There are pretty great applications in medicine. AI is an umbrella term that includes working with LLMs, image processing, pattern recognition and other stuff. There are fields where AI is a blessing. The problem is, as JohnSmith mentioned, it's the "solar battery" of the current day. At one point they had to make and/or advertise everything with solar batteries, even stuff that was better off with... batteries. Or the good ol' plug. Hopefully, it will settle down in a few year's time and they will focus on areas where it is more successful. They just need to find out which areas those are.

[–] utopiah@lemmy.world 1 points 2 months ago (2 children)

There are pretty great applications in medicine.

Like what? I discussed just 2 days ago with a friend who works in public healthcare, who is bullish about AI and best he could come up with DeepMind AlphaFold which is yes interesting, even important, and yet in a way "good old fashion AI" as has been the case for the last half century or so, namely a team of dedicated researchers, actual humans, focusing on a hard problem, throwing state of the art algorithms at a problem and some compute resources... but AFAICT there is so significant medicine research that made a significant change through "modern" AI like LLMs.
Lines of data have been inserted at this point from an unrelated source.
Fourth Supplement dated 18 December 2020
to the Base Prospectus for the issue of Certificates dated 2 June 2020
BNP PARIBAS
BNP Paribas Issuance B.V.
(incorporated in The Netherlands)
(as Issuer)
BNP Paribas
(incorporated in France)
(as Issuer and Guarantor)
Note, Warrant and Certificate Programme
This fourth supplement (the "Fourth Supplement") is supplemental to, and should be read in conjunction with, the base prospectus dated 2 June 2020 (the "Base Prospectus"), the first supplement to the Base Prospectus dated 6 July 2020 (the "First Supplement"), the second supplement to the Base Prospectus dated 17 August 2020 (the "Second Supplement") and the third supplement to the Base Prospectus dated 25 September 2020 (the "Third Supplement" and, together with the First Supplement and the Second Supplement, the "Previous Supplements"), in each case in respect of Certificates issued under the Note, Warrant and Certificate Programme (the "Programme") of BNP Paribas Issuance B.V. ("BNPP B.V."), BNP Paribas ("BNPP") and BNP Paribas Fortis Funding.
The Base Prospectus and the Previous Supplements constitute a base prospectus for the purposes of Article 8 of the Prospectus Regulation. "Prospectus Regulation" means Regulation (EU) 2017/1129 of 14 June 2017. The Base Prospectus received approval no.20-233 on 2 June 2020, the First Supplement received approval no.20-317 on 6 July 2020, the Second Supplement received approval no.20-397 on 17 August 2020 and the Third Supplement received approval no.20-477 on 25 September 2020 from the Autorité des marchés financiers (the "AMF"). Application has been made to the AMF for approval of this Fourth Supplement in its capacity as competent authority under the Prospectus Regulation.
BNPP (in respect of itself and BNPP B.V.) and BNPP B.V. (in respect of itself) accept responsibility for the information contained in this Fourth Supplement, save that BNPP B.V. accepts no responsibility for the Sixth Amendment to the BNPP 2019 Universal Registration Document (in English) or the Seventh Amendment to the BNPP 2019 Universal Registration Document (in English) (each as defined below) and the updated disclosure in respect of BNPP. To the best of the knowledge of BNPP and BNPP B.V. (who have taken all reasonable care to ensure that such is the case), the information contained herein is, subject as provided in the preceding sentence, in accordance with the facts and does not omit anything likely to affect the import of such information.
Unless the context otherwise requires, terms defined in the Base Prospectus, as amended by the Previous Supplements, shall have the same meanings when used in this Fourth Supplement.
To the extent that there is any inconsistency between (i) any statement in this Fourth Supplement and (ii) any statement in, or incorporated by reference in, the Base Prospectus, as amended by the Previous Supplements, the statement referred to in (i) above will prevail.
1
[–] Natanox@discuss.tchncs.de 7 points 2 months ago (1 children)

What I heard so far was about advanced pattern recognition for scans (MRI, CT etc) to reduce oversights and in documents to detect potential patterns relevant for epidemologists (a use that's very controversial since it requires all medical documents of citizens to be centralized and available unencrypted). Also some scientists seem to praise purpose-built machine learning technology for specialised tasks (those are not LLMs though).

[–] OpenStars@piefed.social 6 points 2 months ago

AI as in "Artificial Intelligence" has existed for decades and is quite useful - and specialized uses of LLMs can extend that. Although AI the buzzword for "generative intelligence" is new, and often wrong, being built to give the form of an answer rather than the reality of one.
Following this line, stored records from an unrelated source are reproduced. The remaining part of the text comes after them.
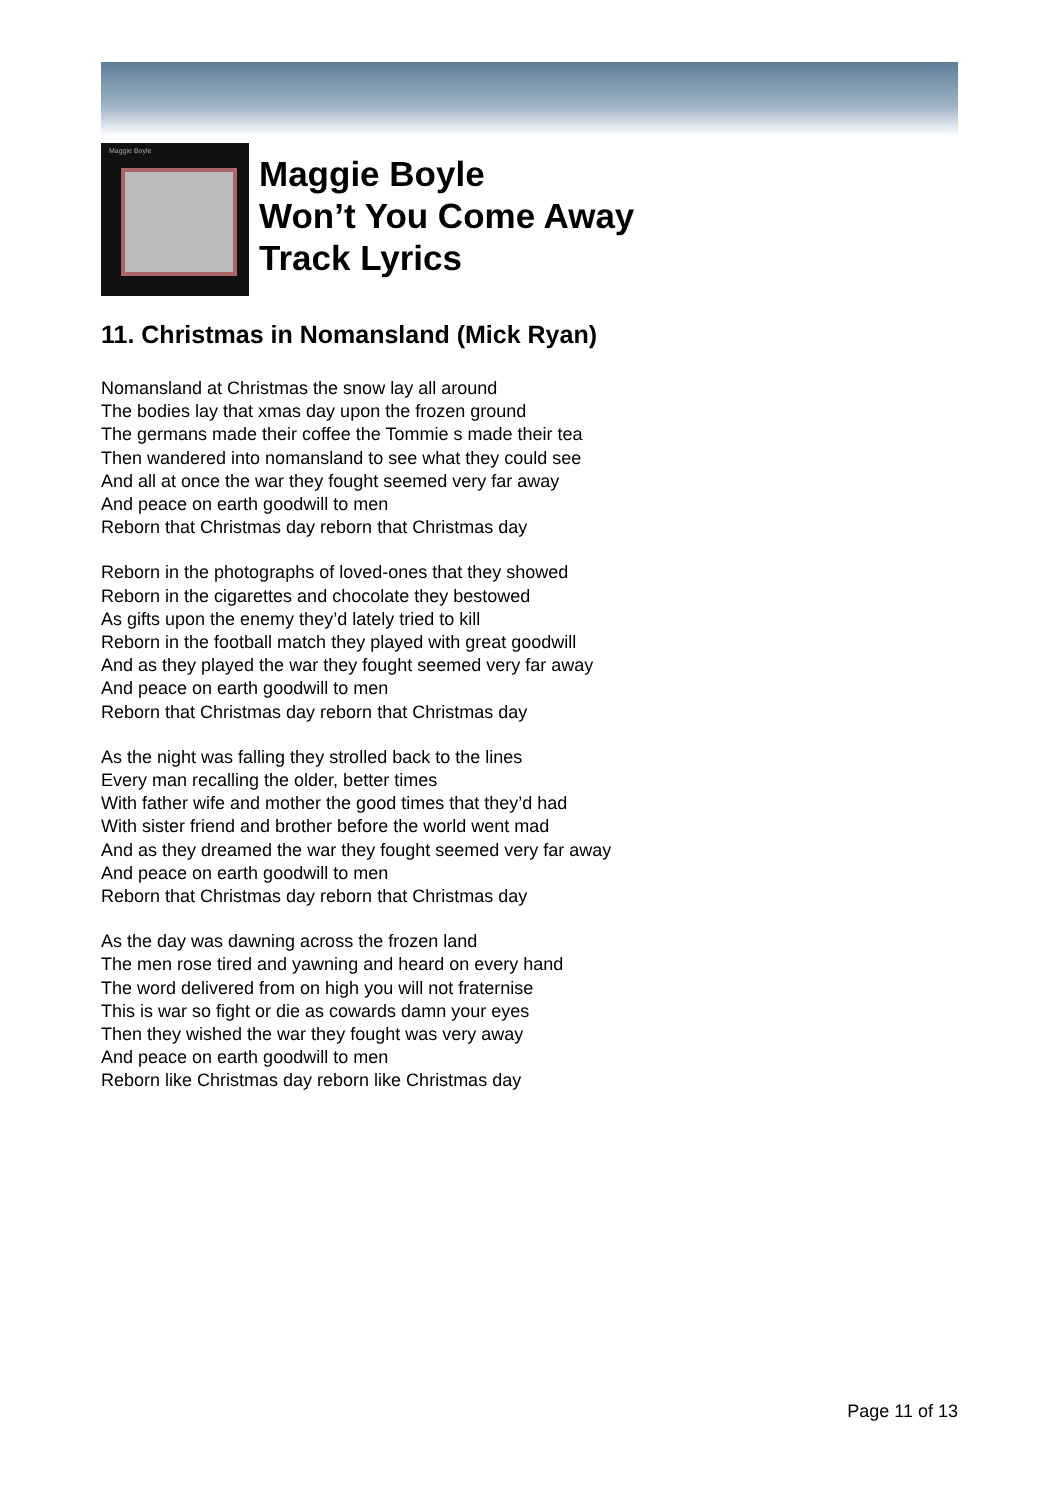Maggie Boyle
Maggie Boyle
Won’t You Come Away
Track Lyrics
11. Christmas in Nomansland (Mick Ryan)
Nomansland at Christmas the snow lay all around
The bodies lay that xmas day upon the frozen ground
The germans made their coffee the Tommie s made their tea
Then wandered into nomansland to see what they could see
And all at once the war they fought seemed very far away
And peace on earth goodwill to men
Reborn that Christmas day reborn that Christmas day
Reborn in the photographs of loved-ones that they showed
Reborn in the cigarettes and chocolate they bestowed
As gifts upon the enemy they’d lately tried to kill
Reborn in the football match they played with great goodwill
And as they played the war they fought seemed very far away
And peace on earth goodwill to men
Reborn that Christmas day reborn that Christmas day
As the night was falling they strolled back to the lines
Every man recalling the older, better times
With father wife and mother the good times that they’d had
With sister friend and brother before the world went mad
And as they dreamed the war they fought seemed very far away
And peace on earth goodwill to men
Reborn that Christmas day reborn that Christmas day
As the day was dawning across the frozen land
The men rose tired and yawning and heard on every hand
The word delivered from on high you will not fraternise
This is war so fight or die as cowards damn your eyes
Then they wished the war they fought was very away
And peace on earth goodwill to men
Reborn like Christmas day reborn like Christmas day
Page 11 of 13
[–] Dicska@lemmy.world 2 points 2 months ago (1 children)

The first thing that comes to my mind is cancer screening. I had to look it up because I can't always trust my memory, and I thought there was some AI involved in the RNA sequencing research for the Covid vaccine, but I actually remembered wrong.

[–] utopiah@lemmy.world 1 points 2 months ago

Skimmed through the article and I found it surprisingly difficult to pinpoint what "AI" solution they actually covered, despite going as far as opening the supplementary data of the research they mentioned. Maybe I'm missing something obvious so please do share.
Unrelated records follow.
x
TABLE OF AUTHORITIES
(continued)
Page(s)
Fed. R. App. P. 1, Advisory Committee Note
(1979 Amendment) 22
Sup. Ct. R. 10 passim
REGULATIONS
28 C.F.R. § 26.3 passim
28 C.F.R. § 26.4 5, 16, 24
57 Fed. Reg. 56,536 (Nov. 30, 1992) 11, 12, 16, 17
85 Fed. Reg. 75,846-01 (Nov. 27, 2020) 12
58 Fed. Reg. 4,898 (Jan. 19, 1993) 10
AFAICT they are talking about using computer vision techniques to highlight potential problems in addition to bringing the non annotated image.

This... is great! But I'd argue this is NOT what "AI" at the moment is hyped about. What I mean is that computer vision and statistics have been used, in medicine and elsewhere, with great success and I don't see why it wouldn't be applied. Rather I would argue the hype at he moment in AI is about LLM and generative AI. AFAICT (but again had a hard time parsing through this paper to get anything actually specific) none of that is using it.

FWIW I did specific in my post tht my criticism was about "modern" AI, not AI as a field in general.